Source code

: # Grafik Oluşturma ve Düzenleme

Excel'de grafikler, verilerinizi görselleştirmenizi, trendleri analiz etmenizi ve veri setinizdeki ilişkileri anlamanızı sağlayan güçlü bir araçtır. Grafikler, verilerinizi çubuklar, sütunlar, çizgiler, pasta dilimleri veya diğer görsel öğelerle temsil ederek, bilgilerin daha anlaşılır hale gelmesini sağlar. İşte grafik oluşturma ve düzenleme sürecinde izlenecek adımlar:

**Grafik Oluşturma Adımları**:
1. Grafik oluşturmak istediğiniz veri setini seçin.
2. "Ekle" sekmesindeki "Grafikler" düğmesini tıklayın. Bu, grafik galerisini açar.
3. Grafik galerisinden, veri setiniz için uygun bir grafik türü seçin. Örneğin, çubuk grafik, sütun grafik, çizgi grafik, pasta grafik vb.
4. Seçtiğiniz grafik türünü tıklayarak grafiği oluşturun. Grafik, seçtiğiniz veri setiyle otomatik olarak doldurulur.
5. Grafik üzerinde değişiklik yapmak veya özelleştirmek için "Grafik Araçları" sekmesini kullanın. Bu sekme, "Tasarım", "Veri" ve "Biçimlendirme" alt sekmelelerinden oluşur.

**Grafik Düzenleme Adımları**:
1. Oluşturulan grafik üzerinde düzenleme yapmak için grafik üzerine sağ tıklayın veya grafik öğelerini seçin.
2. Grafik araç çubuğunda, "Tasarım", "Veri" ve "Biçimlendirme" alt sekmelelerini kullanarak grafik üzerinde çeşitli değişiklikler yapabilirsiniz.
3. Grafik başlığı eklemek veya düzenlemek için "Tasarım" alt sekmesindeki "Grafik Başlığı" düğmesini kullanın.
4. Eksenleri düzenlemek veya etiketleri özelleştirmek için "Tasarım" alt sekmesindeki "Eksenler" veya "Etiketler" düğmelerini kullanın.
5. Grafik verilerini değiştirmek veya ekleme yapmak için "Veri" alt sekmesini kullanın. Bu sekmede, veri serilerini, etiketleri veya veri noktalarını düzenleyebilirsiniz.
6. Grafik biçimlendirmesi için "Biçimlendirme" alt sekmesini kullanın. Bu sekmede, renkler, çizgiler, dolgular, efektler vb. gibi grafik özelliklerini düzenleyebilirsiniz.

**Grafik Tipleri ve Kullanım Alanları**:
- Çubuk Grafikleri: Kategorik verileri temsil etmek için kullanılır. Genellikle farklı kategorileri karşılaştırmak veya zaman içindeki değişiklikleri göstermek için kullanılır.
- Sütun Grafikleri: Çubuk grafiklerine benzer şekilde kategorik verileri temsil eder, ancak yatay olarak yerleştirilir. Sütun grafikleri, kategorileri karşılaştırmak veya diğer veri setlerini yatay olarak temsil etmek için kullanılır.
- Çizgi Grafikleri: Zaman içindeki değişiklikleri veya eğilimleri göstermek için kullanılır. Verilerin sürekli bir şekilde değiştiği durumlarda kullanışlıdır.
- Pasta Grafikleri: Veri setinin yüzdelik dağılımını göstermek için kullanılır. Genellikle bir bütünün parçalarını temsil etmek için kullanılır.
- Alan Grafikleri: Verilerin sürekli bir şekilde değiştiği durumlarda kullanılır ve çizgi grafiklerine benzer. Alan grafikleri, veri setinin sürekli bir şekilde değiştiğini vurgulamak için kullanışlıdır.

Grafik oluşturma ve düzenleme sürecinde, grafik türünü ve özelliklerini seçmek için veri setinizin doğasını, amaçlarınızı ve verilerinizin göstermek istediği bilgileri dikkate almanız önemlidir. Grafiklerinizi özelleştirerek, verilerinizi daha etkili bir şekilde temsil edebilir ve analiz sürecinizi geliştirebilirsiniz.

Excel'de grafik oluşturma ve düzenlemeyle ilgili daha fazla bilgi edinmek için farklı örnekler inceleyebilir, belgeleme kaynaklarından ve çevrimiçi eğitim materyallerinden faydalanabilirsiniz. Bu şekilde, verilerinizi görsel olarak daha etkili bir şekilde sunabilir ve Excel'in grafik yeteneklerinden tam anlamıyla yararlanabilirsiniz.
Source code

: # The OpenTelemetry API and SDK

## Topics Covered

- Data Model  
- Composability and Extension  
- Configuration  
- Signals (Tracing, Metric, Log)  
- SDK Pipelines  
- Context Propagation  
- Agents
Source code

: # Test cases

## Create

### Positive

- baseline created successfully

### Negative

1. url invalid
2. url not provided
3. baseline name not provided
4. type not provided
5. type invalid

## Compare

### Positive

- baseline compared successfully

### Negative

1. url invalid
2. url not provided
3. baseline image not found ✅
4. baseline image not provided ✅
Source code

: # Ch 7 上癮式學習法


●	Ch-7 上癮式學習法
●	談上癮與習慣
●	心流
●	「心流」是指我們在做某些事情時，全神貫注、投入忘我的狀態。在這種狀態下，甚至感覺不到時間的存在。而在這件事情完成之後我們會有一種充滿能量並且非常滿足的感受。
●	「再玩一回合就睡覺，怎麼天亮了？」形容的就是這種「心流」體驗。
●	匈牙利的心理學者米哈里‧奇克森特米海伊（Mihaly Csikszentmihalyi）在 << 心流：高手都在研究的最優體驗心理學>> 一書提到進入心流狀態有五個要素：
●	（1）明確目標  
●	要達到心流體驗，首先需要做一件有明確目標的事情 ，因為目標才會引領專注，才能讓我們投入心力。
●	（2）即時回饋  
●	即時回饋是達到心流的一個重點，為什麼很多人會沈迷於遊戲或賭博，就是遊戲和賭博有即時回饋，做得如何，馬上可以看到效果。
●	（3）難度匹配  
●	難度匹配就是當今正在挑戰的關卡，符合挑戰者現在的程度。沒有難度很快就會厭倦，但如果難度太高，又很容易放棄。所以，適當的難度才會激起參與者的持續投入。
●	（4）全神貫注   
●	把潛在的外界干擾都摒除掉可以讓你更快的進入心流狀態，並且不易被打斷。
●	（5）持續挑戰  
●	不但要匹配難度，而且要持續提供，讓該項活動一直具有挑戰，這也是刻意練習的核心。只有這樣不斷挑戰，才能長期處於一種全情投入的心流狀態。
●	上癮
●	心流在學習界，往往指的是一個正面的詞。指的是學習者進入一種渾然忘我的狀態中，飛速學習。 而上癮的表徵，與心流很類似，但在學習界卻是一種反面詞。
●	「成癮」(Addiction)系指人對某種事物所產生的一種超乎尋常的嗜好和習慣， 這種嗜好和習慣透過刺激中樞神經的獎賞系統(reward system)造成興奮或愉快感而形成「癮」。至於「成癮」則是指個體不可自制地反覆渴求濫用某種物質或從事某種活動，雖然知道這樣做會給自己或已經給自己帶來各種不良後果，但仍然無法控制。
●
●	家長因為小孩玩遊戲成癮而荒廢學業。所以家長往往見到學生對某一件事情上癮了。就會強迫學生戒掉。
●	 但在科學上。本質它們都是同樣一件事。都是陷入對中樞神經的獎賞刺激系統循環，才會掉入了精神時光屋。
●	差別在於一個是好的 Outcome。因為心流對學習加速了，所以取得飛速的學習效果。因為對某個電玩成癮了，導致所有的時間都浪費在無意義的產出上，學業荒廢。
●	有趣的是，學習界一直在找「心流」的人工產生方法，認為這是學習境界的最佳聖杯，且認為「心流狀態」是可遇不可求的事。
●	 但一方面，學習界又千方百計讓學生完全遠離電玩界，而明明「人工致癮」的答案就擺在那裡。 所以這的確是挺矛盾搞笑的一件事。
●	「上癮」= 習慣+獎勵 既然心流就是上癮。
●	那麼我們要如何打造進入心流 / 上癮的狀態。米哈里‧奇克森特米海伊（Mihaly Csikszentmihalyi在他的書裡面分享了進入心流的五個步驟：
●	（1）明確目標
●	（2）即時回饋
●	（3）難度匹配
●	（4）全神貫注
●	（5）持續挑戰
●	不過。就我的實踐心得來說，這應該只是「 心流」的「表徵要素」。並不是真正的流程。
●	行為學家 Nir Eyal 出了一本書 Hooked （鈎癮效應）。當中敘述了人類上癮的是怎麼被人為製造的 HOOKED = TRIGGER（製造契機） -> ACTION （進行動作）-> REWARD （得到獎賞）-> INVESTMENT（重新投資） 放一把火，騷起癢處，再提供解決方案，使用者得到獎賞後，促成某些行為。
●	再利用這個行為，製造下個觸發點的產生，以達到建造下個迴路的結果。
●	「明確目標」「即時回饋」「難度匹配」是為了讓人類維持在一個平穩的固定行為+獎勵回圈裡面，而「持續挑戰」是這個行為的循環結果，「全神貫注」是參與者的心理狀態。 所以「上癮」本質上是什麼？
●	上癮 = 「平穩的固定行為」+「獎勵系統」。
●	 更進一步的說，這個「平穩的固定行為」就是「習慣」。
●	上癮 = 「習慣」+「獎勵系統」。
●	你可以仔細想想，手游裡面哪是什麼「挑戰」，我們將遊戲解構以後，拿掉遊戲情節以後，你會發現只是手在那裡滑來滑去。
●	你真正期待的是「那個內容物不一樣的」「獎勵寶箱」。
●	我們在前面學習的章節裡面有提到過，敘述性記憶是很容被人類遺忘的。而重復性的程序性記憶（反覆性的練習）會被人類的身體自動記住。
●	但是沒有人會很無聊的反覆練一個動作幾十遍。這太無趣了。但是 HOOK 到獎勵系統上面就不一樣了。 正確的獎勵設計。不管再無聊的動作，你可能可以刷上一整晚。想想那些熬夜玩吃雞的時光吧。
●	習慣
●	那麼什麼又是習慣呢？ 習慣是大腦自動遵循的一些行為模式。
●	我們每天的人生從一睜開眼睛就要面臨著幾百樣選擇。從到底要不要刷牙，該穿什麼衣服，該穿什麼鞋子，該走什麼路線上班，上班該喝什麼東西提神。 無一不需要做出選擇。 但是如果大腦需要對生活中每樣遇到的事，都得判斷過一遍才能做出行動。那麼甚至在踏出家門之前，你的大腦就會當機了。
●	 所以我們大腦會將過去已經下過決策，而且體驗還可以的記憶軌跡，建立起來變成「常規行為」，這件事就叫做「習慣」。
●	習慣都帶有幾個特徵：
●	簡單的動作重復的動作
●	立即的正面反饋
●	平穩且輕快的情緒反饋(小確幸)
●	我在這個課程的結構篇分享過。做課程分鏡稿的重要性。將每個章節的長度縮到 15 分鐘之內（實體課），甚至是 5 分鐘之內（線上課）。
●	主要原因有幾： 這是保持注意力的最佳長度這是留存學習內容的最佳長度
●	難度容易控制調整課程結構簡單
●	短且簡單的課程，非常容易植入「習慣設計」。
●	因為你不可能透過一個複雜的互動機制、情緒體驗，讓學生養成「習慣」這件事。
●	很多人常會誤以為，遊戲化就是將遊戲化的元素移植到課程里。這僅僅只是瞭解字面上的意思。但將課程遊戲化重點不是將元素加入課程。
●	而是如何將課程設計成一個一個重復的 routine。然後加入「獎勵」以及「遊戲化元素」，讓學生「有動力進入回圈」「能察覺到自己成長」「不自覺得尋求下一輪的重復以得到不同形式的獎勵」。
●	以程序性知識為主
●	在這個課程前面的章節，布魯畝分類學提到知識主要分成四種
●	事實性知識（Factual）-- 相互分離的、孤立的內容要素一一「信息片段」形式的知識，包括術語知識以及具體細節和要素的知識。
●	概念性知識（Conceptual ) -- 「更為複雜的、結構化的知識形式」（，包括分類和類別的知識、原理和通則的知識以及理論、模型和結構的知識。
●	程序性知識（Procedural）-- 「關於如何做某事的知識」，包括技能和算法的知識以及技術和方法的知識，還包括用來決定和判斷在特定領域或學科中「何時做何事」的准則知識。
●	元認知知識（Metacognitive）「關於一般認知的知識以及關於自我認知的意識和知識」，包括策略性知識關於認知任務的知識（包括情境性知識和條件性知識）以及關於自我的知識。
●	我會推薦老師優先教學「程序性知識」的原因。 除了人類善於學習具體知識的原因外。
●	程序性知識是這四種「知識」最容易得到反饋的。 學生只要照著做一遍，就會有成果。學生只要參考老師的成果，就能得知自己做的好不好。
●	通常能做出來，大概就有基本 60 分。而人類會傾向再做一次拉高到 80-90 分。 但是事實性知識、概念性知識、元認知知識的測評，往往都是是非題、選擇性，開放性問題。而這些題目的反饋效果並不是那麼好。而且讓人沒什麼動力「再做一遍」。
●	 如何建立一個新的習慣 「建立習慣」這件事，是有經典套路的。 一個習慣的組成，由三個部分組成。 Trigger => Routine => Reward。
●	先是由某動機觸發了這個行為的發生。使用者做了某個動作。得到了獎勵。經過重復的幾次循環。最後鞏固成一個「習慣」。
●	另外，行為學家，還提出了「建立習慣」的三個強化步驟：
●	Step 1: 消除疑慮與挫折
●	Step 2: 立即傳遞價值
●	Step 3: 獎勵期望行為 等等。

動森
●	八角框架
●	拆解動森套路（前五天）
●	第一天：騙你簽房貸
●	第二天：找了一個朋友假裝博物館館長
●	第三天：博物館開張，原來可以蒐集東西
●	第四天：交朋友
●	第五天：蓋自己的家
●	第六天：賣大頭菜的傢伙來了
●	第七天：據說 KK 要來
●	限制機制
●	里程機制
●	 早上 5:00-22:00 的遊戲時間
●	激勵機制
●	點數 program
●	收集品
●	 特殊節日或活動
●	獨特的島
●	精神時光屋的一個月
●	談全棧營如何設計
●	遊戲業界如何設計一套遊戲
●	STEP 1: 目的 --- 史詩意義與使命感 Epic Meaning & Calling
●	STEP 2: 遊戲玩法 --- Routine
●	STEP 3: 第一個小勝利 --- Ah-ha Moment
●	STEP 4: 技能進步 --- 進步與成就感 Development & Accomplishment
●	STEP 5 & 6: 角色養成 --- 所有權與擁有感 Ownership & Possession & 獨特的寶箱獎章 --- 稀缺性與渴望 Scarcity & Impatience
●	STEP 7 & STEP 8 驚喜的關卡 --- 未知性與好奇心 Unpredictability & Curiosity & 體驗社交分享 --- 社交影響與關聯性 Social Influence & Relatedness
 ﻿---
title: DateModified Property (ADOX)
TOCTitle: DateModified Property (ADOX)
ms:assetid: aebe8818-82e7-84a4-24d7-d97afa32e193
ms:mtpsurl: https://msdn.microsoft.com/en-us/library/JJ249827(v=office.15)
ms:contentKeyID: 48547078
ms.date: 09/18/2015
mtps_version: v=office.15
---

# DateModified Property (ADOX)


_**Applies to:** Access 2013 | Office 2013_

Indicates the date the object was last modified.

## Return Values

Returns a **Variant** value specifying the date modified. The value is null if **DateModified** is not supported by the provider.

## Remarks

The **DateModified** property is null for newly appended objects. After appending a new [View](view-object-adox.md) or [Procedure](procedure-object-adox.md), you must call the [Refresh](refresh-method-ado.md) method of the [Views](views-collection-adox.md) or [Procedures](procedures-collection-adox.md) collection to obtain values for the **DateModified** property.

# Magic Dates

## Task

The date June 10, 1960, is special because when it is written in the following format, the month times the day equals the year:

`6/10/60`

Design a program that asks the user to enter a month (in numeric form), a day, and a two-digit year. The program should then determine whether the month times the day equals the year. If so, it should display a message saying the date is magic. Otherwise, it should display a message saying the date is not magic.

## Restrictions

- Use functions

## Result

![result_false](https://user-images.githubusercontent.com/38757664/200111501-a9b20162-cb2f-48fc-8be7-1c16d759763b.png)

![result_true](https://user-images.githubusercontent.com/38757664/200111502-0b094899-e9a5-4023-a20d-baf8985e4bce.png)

※

Find the word "karşılaştırmak" in the entries, then copy out every line that has it.

Final answer
- Çubuk Grafikleri: Kategorik verileri temsil etmek için kullanılır. Genellikle farklı kategorileri karşılaştırmak veya zaman içindeki değişiklikleri göstermek için kullanılır.
- Sütun Grafikleri: Çubuk grafiklerine benzer şekilde kategorik verileri temsil eder, ancak yatay olarak yerleştirilir. Sütun grafikleri, kategorileri karşılaştırmak veya diğer veri setlerini yatay olarak temsil etmek için kullanılır.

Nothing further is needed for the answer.